**Task:**
Reproduce word for word the portion of the meditation on Proverbs 23:26-28 that opens with the words containing "26) Give me" and closes with "priority in life.".

Meditations toward Purity – #3 – Proverbs 23:26-28

26) Give me your heart, my son,
And let your eyes delight in my ways.
27) For a harlot is a deep pit
And an adulterous woman is a narrow well.
28) Surely she lurks as a robber,
And increases the faithless among men.

The focus of the battle is the heart

Solomon says, “Give me your heart.” He knows, and he longs for his son to know, that the fight for sexual purity will be won or lost on the battleground of the heart. (Proverbs 6:25; 7:25) It will not do merely not to sin outwardly, with the body and in the flesh. We can be, to all outward appearances, clean and circumspect, but still be overrun by sin in the heart. We may refrain from outward acts of sin, but in our hearts be eagerly desiring to sin such that we are consumed by our wants. Solomon knows the battle is for the heart, so he focuses his son’s attention on the real issue and priority in life.

My focus on my heart must be voluntary

Solomon begs his son to give his heart. This yielding of the heart (to God) must be entirely voluntary; it cannot be out of compulsion or external constraint. Rather, because I know what God requires and what is good for me, both in this life and in eternity, I choose to give my heart to God. I am not simply trying to be respectable or good to please other people or even to comply with some laws or expectations forced on me. I desire inward purity because I know God gazes deep into my heart, and because I want to protect my conscience from defilement, from screaming pain, and from draining regret. I make a free choice to take my heart and to point its desires, not at pleasing myself or in drenching myself in the readily available showers of illicit sexual pleasure, but to keep my heart dry and to give myself to God.

**Recorded information:**
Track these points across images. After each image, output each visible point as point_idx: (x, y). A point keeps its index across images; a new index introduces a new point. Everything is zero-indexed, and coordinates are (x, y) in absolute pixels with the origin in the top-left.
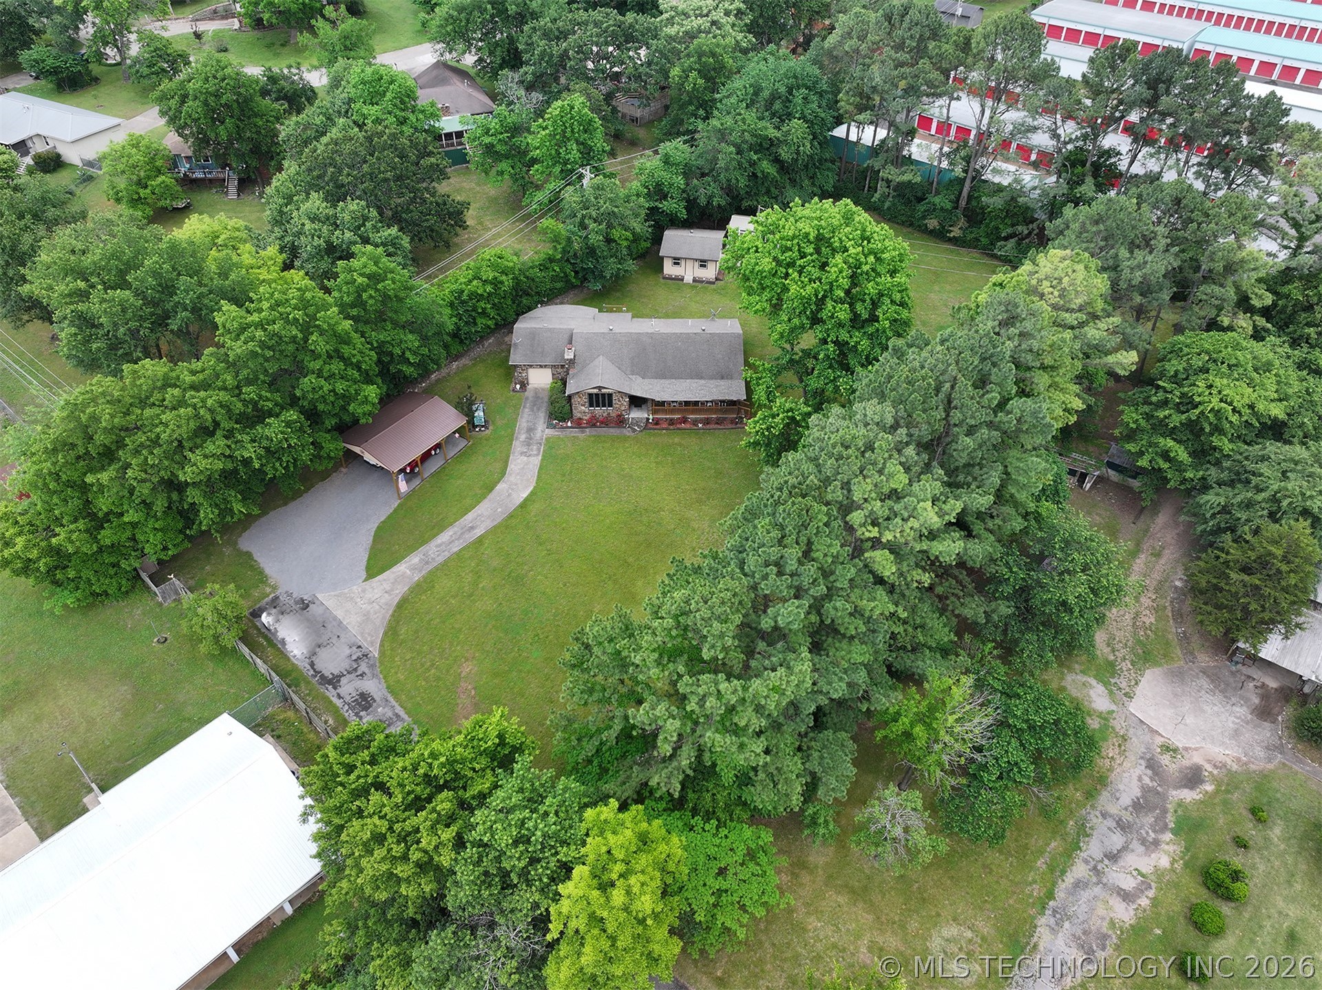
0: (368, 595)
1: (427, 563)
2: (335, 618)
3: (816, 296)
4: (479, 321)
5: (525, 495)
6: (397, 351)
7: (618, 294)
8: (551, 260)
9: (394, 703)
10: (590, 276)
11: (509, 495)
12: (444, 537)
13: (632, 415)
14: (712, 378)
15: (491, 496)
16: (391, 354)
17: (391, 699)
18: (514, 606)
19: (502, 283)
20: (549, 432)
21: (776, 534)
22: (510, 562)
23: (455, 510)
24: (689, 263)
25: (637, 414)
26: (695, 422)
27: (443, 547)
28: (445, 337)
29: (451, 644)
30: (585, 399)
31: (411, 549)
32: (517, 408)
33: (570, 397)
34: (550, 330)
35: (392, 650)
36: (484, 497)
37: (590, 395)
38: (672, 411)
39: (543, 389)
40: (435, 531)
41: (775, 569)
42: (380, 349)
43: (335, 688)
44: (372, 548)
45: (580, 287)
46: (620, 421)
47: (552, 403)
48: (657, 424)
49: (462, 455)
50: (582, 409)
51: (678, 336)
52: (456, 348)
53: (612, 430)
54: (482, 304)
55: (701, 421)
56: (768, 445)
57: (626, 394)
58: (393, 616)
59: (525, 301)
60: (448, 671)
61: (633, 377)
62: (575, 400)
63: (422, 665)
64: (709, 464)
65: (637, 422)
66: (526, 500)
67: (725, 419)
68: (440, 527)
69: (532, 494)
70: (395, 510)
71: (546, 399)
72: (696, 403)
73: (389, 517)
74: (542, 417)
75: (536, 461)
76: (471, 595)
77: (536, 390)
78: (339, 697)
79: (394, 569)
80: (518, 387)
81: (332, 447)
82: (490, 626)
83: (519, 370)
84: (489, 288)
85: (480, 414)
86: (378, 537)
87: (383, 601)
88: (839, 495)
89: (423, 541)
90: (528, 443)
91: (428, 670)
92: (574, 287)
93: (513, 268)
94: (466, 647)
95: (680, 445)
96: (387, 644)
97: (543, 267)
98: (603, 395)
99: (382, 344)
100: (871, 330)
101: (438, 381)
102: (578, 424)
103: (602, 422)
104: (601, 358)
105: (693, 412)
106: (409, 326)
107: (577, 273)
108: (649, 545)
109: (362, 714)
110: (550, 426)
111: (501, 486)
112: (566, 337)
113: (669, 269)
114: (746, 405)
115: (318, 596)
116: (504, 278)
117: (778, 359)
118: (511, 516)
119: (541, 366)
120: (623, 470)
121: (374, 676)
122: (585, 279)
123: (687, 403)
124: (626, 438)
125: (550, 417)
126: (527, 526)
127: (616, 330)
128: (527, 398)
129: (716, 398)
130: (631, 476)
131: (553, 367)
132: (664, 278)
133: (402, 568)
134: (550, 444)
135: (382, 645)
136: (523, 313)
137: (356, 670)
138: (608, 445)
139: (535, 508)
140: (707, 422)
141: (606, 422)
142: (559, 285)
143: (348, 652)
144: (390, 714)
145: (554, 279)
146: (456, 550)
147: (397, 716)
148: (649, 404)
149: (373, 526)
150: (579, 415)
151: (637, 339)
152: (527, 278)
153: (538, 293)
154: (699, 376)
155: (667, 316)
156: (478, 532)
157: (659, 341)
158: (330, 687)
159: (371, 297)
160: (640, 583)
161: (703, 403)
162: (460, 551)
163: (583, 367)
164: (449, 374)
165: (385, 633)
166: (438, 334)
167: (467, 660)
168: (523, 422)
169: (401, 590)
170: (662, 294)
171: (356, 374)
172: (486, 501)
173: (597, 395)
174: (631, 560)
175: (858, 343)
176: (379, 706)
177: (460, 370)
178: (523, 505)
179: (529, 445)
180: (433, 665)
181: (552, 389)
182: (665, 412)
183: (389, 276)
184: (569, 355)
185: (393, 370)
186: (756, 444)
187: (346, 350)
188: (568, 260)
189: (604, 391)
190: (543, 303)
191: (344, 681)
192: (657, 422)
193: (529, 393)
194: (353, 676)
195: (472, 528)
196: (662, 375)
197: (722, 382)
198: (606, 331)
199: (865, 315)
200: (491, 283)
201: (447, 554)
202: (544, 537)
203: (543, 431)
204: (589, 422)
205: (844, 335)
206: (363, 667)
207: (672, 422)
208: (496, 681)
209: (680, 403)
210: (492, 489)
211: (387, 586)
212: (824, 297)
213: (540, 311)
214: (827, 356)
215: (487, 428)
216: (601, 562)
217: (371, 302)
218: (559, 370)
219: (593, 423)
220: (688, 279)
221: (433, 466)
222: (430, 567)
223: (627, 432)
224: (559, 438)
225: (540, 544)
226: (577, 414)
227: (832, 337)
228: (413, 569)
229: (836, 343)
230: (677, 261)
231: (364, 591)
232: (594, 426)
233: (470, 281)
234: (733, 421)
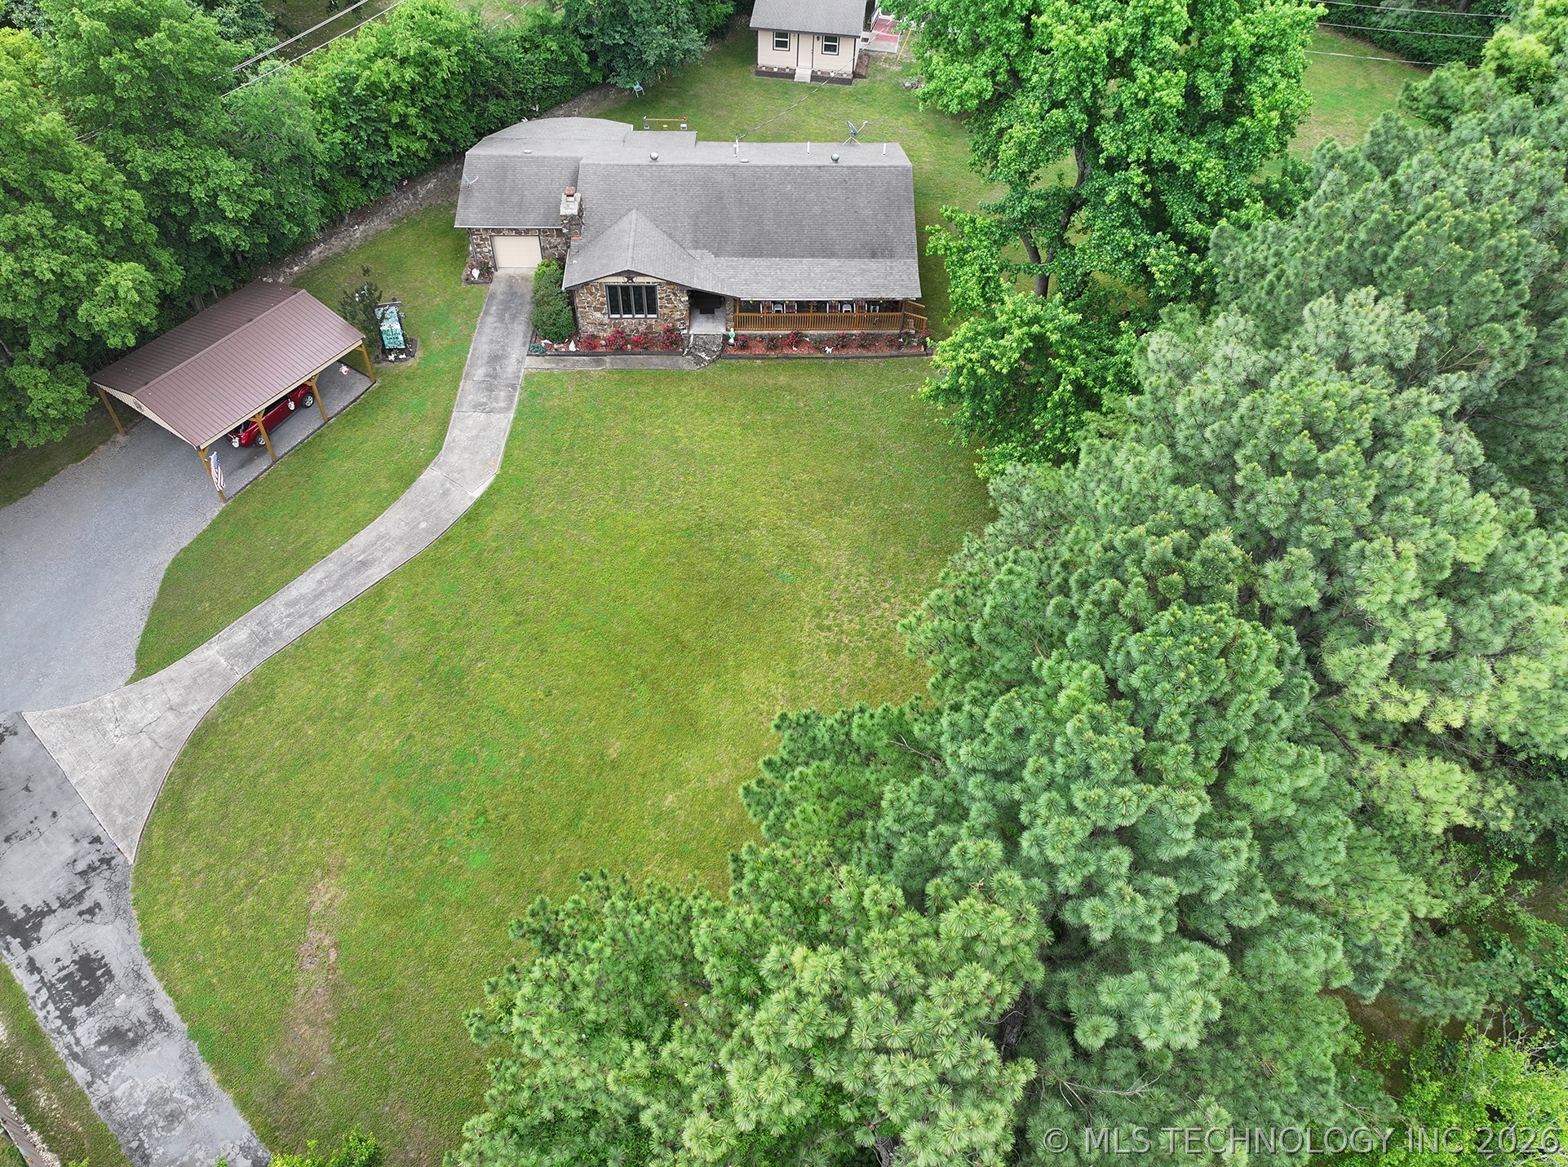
0: (134, 715)
1: (264, 642)
2: (54, 769)
3: (1110, 54)
4: (394, 141)
5: (477, 493)
6: (199, 192)
7: (673, 102)
8: (544, 29)
9: (154, 982)
10: (619, 64)
11: (446, 493)
12: (305, 585)
13: (694, 330)
14: (852, 255)
15: (410, 494)
16: (187, 199)
17: (148, 972)
18: (439, 741)
19: (437, 62)
20: (533, 363)
21: (1124, 737)
22: (437, 640)
23: (332, 525)
24: (806, 43)
25: (706, 328)
26: (819, 344)
27: (301, 607)
28: (320, 170)
29: (296, 836)
30: (602, 297)
31: (235, 610)
32: (471, 317)
33: (571, 293)
34: (535, 160)
35: (168, 846)
36: (393, 497)
37: (612, 289)
38: (773, 323)
39: (525, 279)
40: (289, 570)
41: (1125, 856)
42: (159, 188)
43: (26, 945)
44: (156, 608)
45: (604, 86)
46: (673, 342)
47: (538, 303)
48: (744, 347)
49: (360, 408)
50: (595, 318)
51: (787, 172)
52: (351, 195)
53: (655, 359)
54: (398, 107)
55: (830, 341)
56: (977, 393)
57: (682, 287)
58: (178, 764)
59: (493, 107)
60: (283, 900)
61: (697, 253)
62: (582, 299)
63: (229, 885)
64: (844, 429)
65: (704, 343)
66: (479, 503)
67: (876, 337)
68: (299, 561)
69: (491, 491)
70: (214, 525)
71: (528, 298)
72: (820, 305)
73: (199, 540)
74: (520, 331)
75: (504, 422)
76: (349, 717)
77: (511, 281)
78: (33, 967)
79: (195, 656)
80: (476, 273)
81: (49, 397)
82: (383, 790)
83: (476, 239)
84: (410, 73)
85: (391, 327)
86: (171, 584)
87: (162, 729)
88: (1308, 589)
89: (264, 594)
90: (490, 385)
91: (241, 897)
92: (592, 87)
93: (460, 35)
94: (328, 842)
95: (790, 389)
96: (157, 833)
97: (529, 43)
98: (638, 288)
99: (161, 178)
100: (1231, 134)
101: (325, 262)
102: (590, 347)
103: (636, 343)
104: (634, 214)
105: (816, 324)
106: (227, 144)
107: (593, 57)
108: (726, 603)
109: (79, 1012)
110: (535, 351)
111: (430, 475)
112: (567, 173)
113: (768, 55)
114: (916, 310)
115: (30, 717)
116: (441, 53)
117: (1001, 209)
118: (445, 539)
119: (518, 232)
120: (676, 441)
121: (118, 912)
122: (609, 69)
123: (803, 306)
124: (682, 377)
125: (535, 335)
126: (478, 561)
127: (664, 160)
128: (492, 296)
129: (860, 295)
130: (692, 453)
131: (542, 233)
132: (759, 73)
133: (211, 653)
134: (534, 388)
135: (146, 835)
136: (491, 132)
137: (79, 897)
138: (645, 389)
139: (495, 522)
140: (842, 343)
141: (644, 344)
142: (559, 80)
143: (69, 851)
144: (141, 1012)
145: (550, 66)
146: (325, 612)
147: (157, 1016)
148: (729, 306)
149: (164, 558)
150: (591, 329)
151: (705, 177)
152: (496, 60)
153: (520, 95)
154: (827, 251)
155: (763, 139)
156: (377, 573)
157: (749, 181)
158: (15, 943)
159: (121, 68)
160: (706, 690)
161: (833, 306)
162: (337, 614)
163: (599, 234)
164: (346, 249)
165: (158, 806)
166: (295, 159)
167: (327, 872)
168: (482, 343)
169: (203, 703)
170: (756, 103)
171: (88, 240)
172: (398, 505)
173: (625, 289)
174: (688, 636)
175: (1198, 166)
176: (119, 990)
177: (368, 242)
178: (472, 515)
179: (490, 389)
180: (250, 885)
181: (540, 276)
182: (762, 323)
183: (164, 23)
184: (569, 208)
185: (196, 232)
186: (954, 391)
187: (58, 183)
188: (576, 30)
189: (638, 280)
190: (531, 115)
191: (49, 924)
192: (744, 343)
193: (497, 286)
194: (74, 910)
195: (364, 564)
196: (755, 248)
197: (873, 265)
198: (646, 161)
199: (1215, 101)
200: (418, 65)
201: (307, 623)
202: (512, 583)
203: (520, 361)
204: (610, 342)
205: (1164, 149)
206: (98, 892)
207: (773, 343)
208: (386, 927)
209: (790, 306)
210: (413, 479)
211: (174, 695)
212: (1130, 54)
213: (524, 128)
214: (1125, 198)
215: (410, 355)
216: (626, 641)
217: (121, 78)
218: (555, 240)
219: (620, 344)
220: (803, 74)
221: (297, 431)
222: (269, 651)
223: (685, 363)
224: (550, 374)
225: (503, 600)
226: (587, 328)
227: (1138, 152)
228: (233, 655)
229: (1148, 166)
230: (782, 39)
231: (125, 705)
232: (621, 350)
233: (370, 59)
234: (892, 342)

**Finished exercise:**
26) Give me your heart, my son,
And let your eyes delight in my ways.
27) For a harlot is a deep pit
And an adulterous woman is a narrow well.
28) Surely she lurks as a robber,
And increases the faithless among men.

The focus of the battle is the heart

Solomon says, “Give me your heart.” He knows, and he longs for his son to know, that the fight for sexual purity will be won or lost on the battleground of the heart. (Proverbs 6:25; 7:25) It will not do merely not to sin outwardly, with the body and in the flesh. We can be, to all outward appearances, clean and circumspect, but still be overrun by sin in the heart. We may refrain from outward acts of sin, but in our hearts be eagerly desiring to sin such that we are consumed by our wants. Solomon knows the battle is for the heart, so he focuses his son’s attention on the real issue and priority in life.